Our white camp directors stepped down in June and we have been working toward hiring new QTPOC camp leadership, and hope to do so soon!. Although my own involvement in A-Camp planning and leadership has been inconsistent over the years, I will be also officially stepping down from any association with A-Camp leadership to make room for more diverse voices at the top.
As I mentioned in this month’s A+ letter from the editor, we recognize that A-Camp and Autostraddle are very different entities to run, and formally separating the two to ensure better operation of both is in our immediate plans. Our next funding priority is bringing another POC editor on our senior staff team.

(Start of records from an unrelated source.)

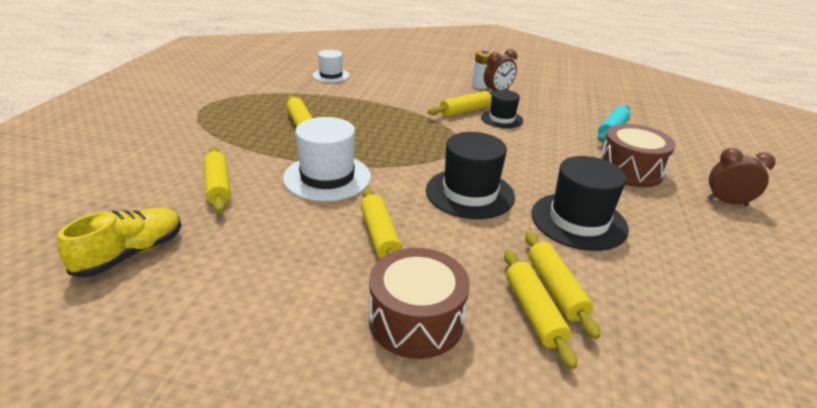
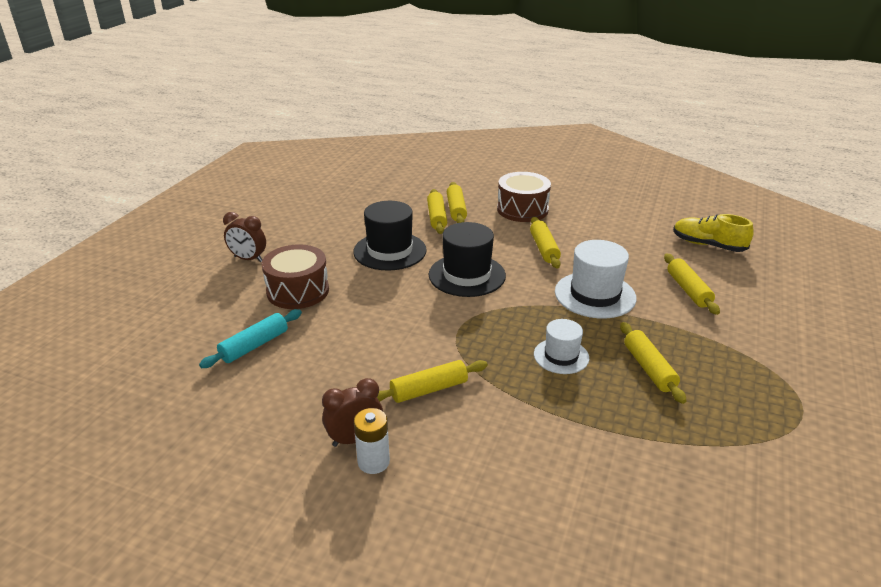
camera: 170 degrees left, 0 degrees up
(131, 254) = (708, 245): yellow shoe -> yellow shoe turned 75 degrees clockwise
(331, 75) = (650, 505): white hat -> white hat (561, 356)
(502, 119) = (385, 371): black hat -> none

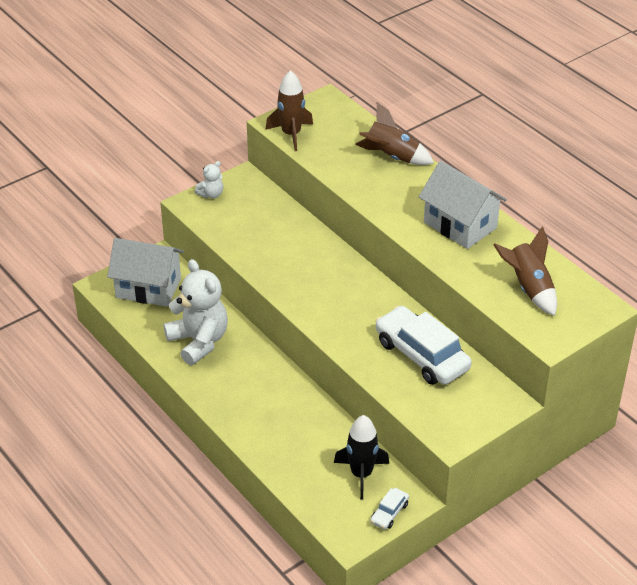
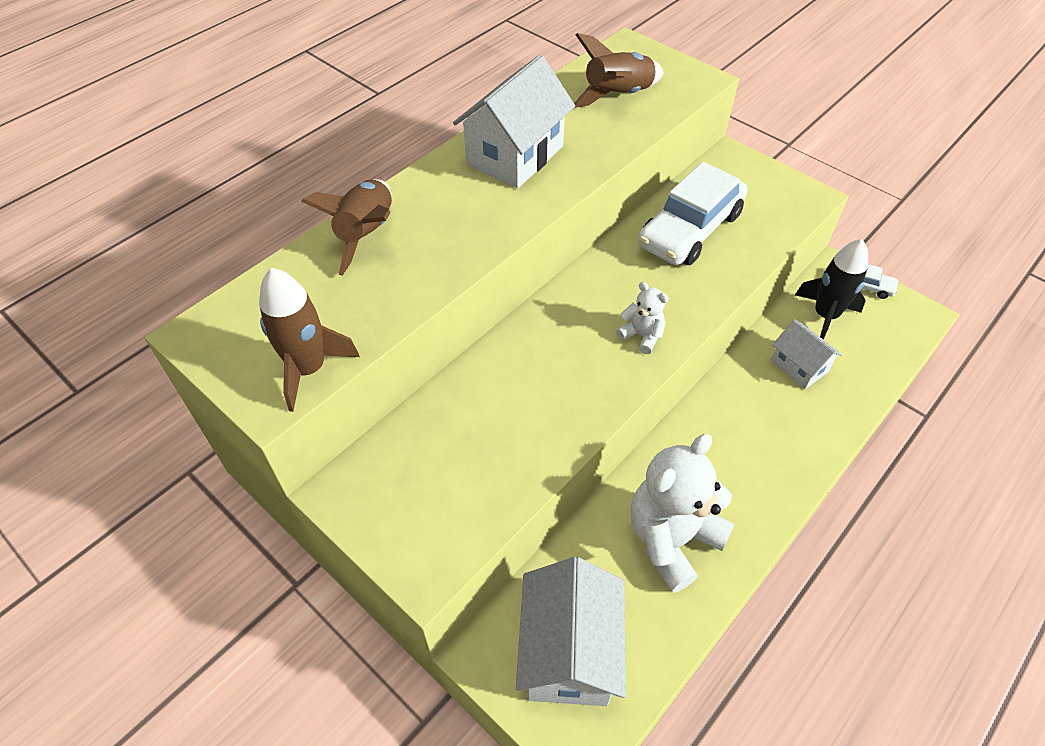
camera: 100 degrees left, 10 degrees up
(211, 194) = (394, 537): white teddy bear -> white teddy bear (642, 336)
(314, 442) = (799, 366): none -> white house

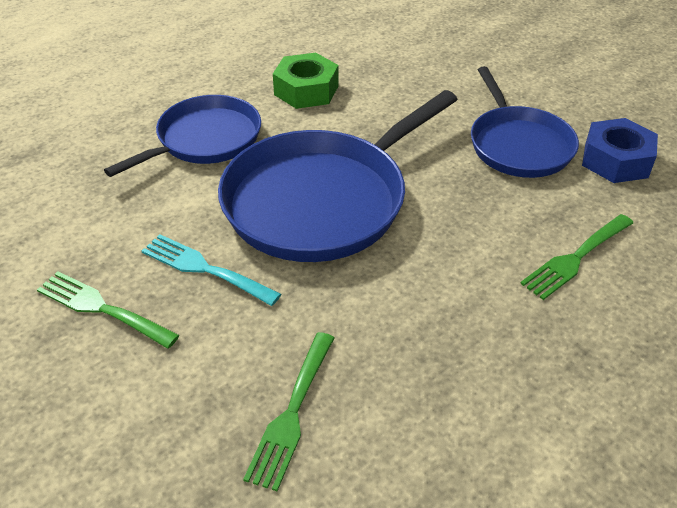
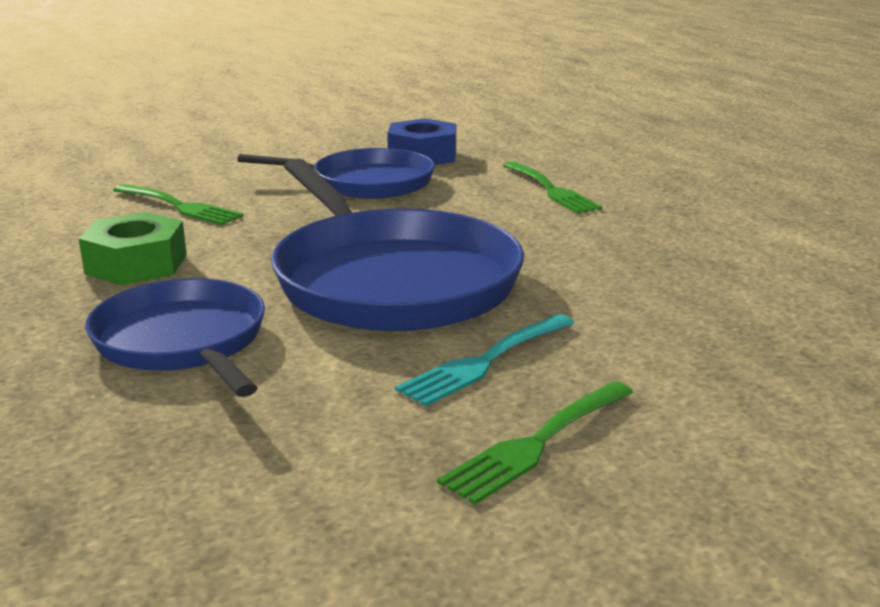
camera: 75 degrees left, 20 degrees down
(292, 413) = (738, 330): green fork -> green fork (179, 206)

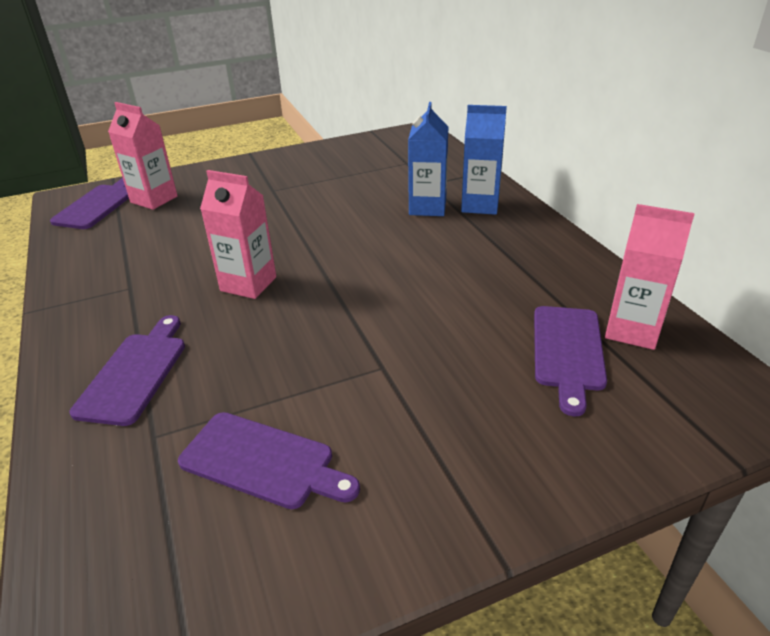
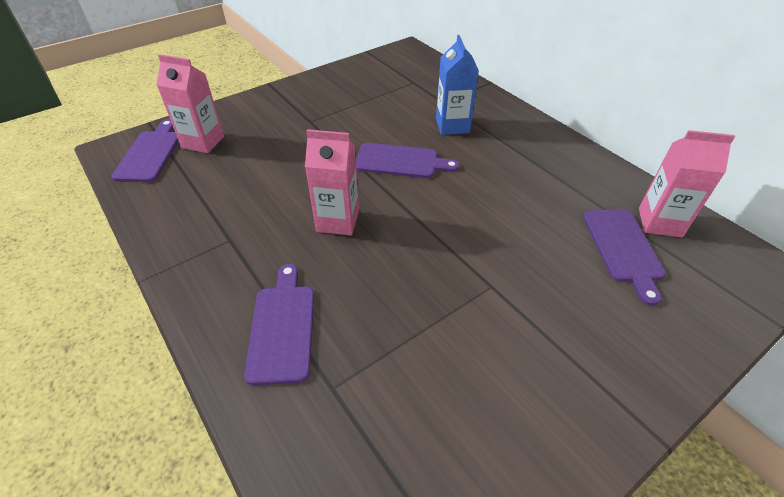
camera: 15 degrees left, 10 degrees up
(263, 461) = (439, 393): purple cutting board -> purple cutting board (401, 161)
(480, 205) = (493, 119): blue carton -> none

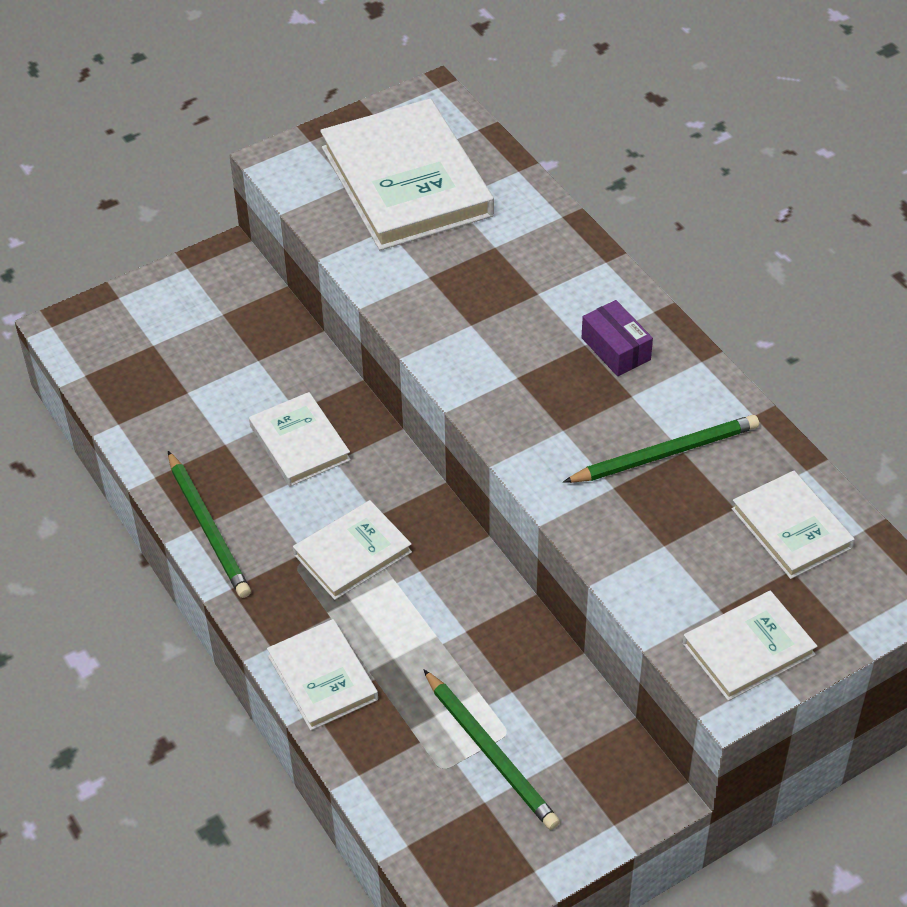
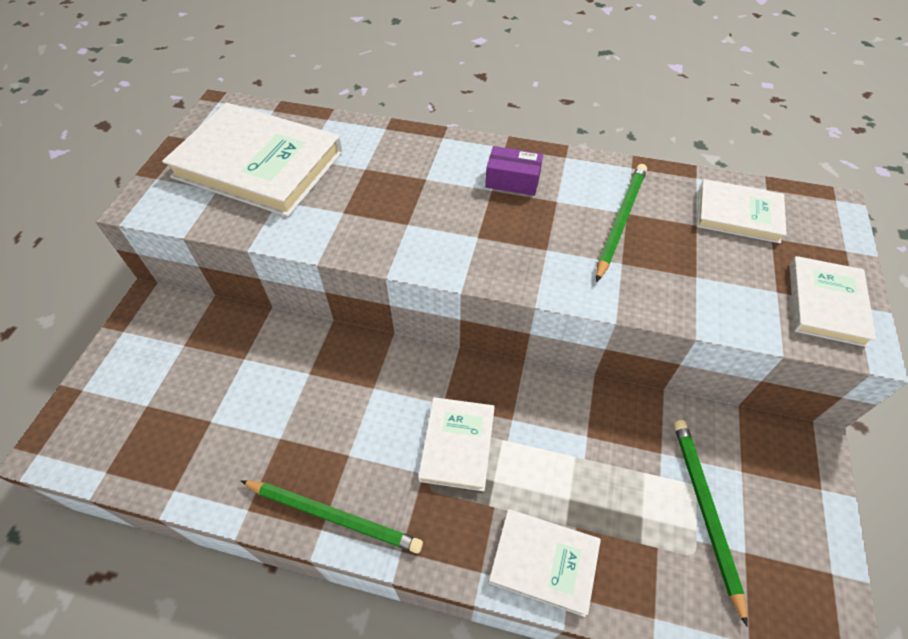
camera: 45 degrees left, 5 degrees up
(299, 443) = (335, 395): white book -> none
(491, 752) = (704, 510): green pencil -> green pencil turned 105 degrees counterclockwise

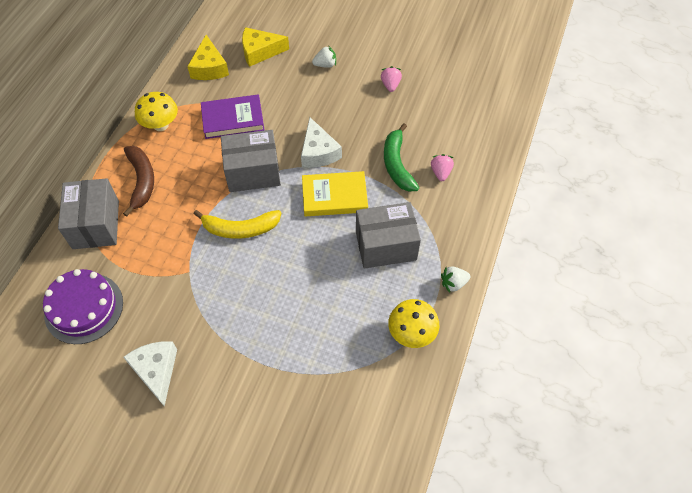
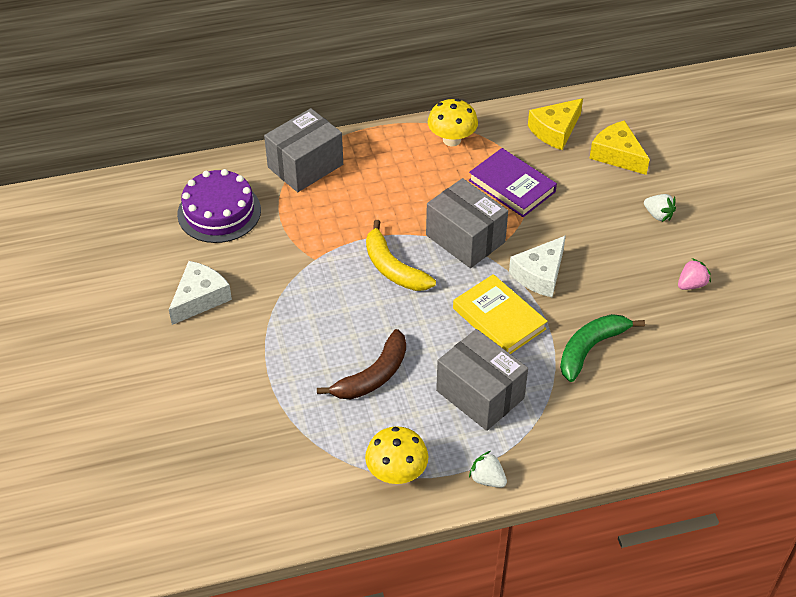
camera: 55 degrees right, 10 degrees down
(142, 181) = (378, 166): brown banana -> brown banana (373, 376)
(440, 172) = (619, 393): pink strawberry -> none

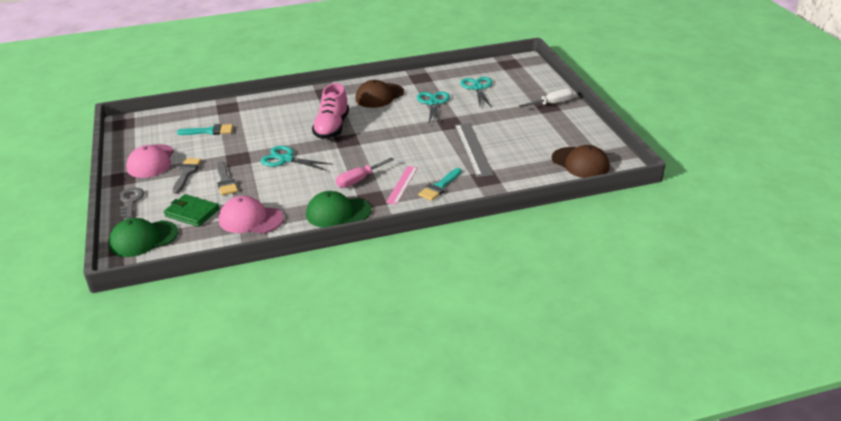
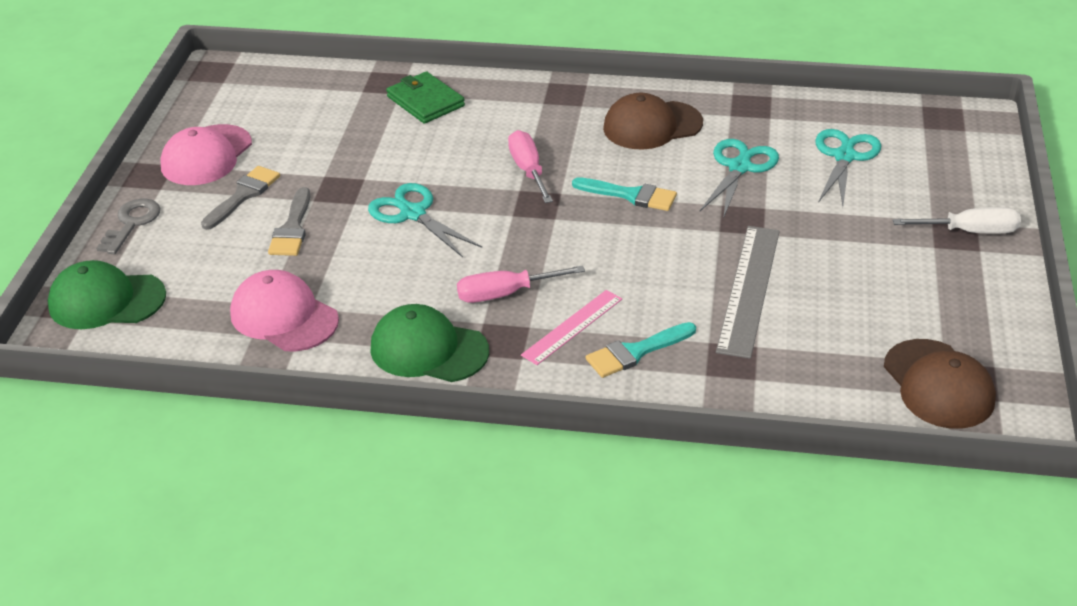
camera: 25 degrees right, 5 degrees up
(192, 213) = (205, 274): green wallet -> green wallet (425, 101)
(209, 131) = (329, 122): turquoise brush -> turquoise brush (631, 195)
(332, 127) = (528, 170): pink shoe -> pink screwdriver

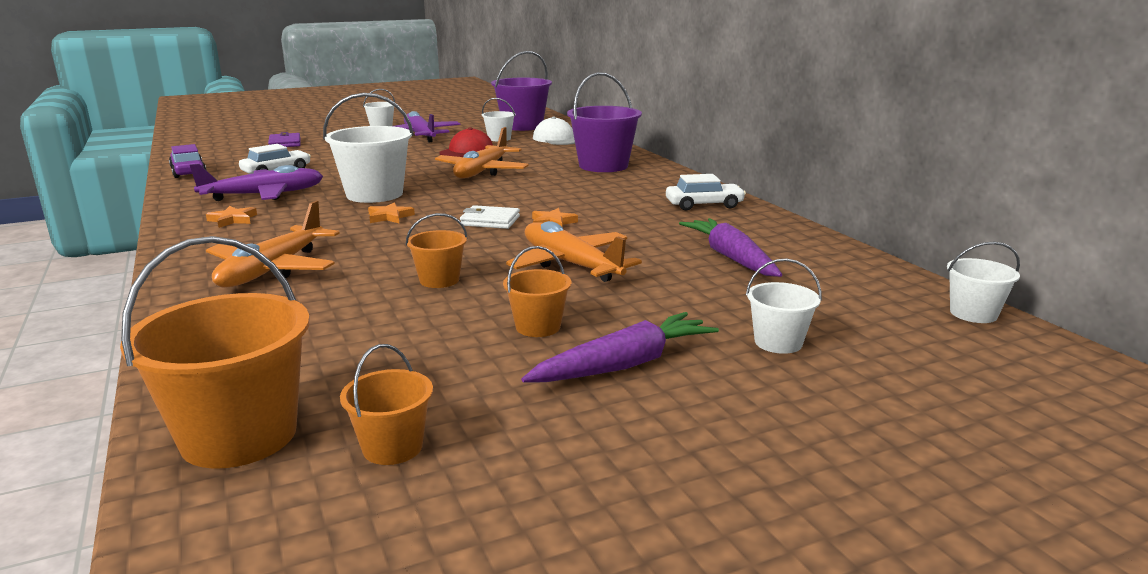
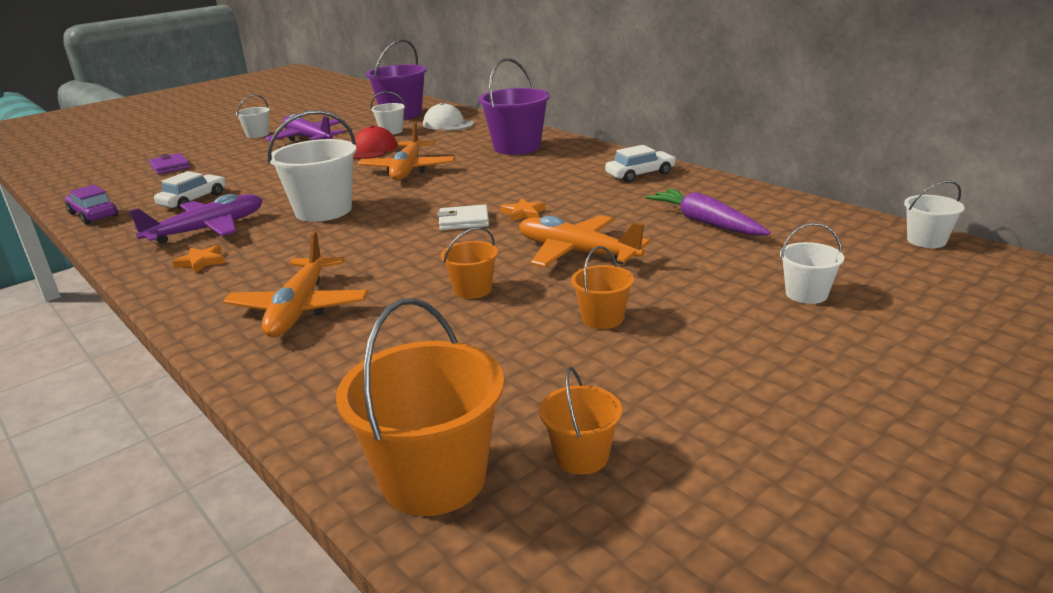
camera: 15 degrees left, 5 degrees up
(389, 217) = (362, 232): orange star -> none
(625, 365) = (705, 339): purple carrot -> none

We have failed our POC, trans, and disabled writers and readers in many ways over the years. We are sincerely sorry for the harm and pain we’ve caused in all of those areas. We’re also eager to continue to learn from our mistakes and keep striving to make Autostraddle a space where everyone under the LGBTQIA+ umbrella feels seen, heard, represented, and safe. And we urge you to stick with us and watch. We’ve done what we said we’ll do with our resources in the past, and will continue to do what we promised — raise rates for writers across the board, with funds devoted specifically to paying for work from QTPOC writers, and prioritizing the hire of another full-time senior editor of color — with the money you donated to our fundraiser. We are committed to doing what’s right and to taking responsibility when we fail. We’re thankful to you for holding us accountable and for believing we can do even better. ‘Cause we believe that too!